La solution ? Limiter les prises. Mais comme chacun va jeter ses filets dans les eaux du voisin, la recherche du moindre accord tourne à la foire d’empoigne. Enquête en eaux troubles.
« La mer est un lieu d’opacité qui ne laisse
pas voir le poisson qui nage et encore
moins celui qui est pêché », explique
Béatrice Gorez. Coordinatrice de la Coalition
pour des accords de pêche équitables,
elle cultive sa propre vision du
grand bleu. Son inquiétude : les mers et océans se vident. Et pour
cause, la consommation de poisson a explosé de plus de 50% en
20 ans. « Or la mer est incapable de satisfaire cette demande. »

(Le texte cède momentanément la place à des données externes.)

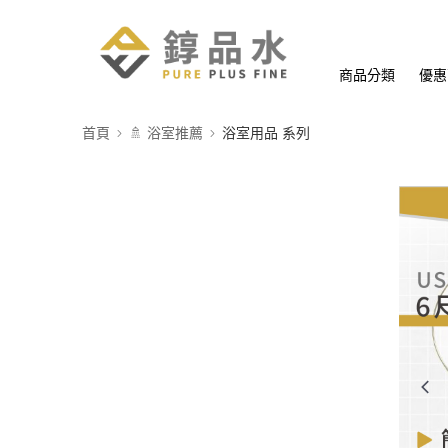
商品分類
優惠
首頁
🚿 浴室推薦
浴室用品 系列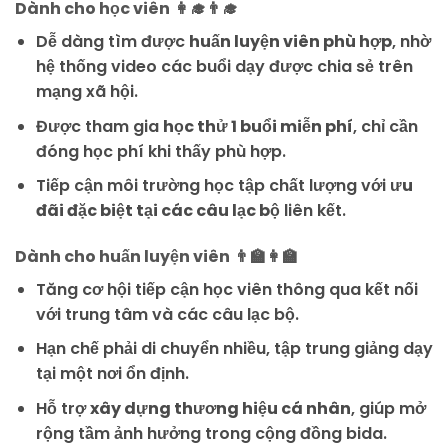
Dành cho học viên
👩‍🎓👨‍🎓
Dễ dàng tìm được
huấn luyện viên phù hợp
, nhờ
hệ thống video các buổi dạy được chia sẻ trên
mạng xã hội.
Được tham gia
học thử 1 buổi miễn phí
, chỉ cần
đóng học phí khi thấy phù hợp.
Tiếp cận môi trường học tập chất lượng với
ưu
đãi đặc biệt tại các câu lạc bộ
liên kết.
Dành cho huấn luyện viên
👨‍🏫👩‍🏫
Tăng cơ hội tiếp cận học viên thông qua kết nối
với trung tâm và các câu lạc bộ.
Hạn chế phải di chuyển nhiều, tập trung giảng dạy
tại một nơi ổn định.
Hỗ trợ
xây dựng thương hiệu cá nhân
, giúp mở
rộng tầm ảnh hưởng trong cộng đồng bida.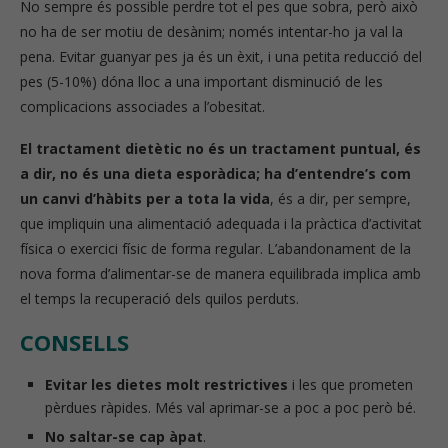
No sempre és possible perdre tot el pes que sobra, però això
no ha de ser motiu de desànim; només intentar-ho ja val la
pena. Evitar guanyar pes ja és un èxit, i una petita reducció del
pes (5-10%) dóna lloc a una important disminució de les
complicacions associades a l’obesitat.
El tractament dietètic no és un tractament puntual, és
a dir, no és una dieta esporàdica; ha d’entendre’s com
un canvi d’hàbits per a tota la vida
, és a dir, per sempre,
que impliquin una alimentació adequada i la pràctica d’activitat
física o exercici físic de forma regular. L’abandonament de la
nova forma d’alimentar-se de manera equilibrada implica amb
el temps la recuperació dels quilos perduts.
CONSELLS
Evitar les dietes molt restrictives
i les que prometen
pèrdues ràpides. Més val aprimar-se a poc a poc però bé.
No saltar-se cap àpat
.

Selon la FAO, près d’un tiers des stocks mondiaux de poissons sont
surexploités, dont ceux de l’Atlantique nord-ouest, qui borde les
côtes européennes, la zone la plus productive de la planète. Des espèces
aussi communes que l’anchois, le lieu de l’Alaska, le merlan
bleu, le hareng de l’Atlantique et le chinchard du Chili sont arrivées
au maximum de leurs prélèvements. Il faut permettre à la mer de
souffler. Comment ? En limitant la pêche. Partout, et en même
temps. Et c’est possible, car la plupart des poissons vivent non loin
des côtes, dans des espaces soumis à la souveraineté des Etats riverains.
Régénérer les stocks revient à pousser les gouvernements
à contrôler strictement leur territoire maritime.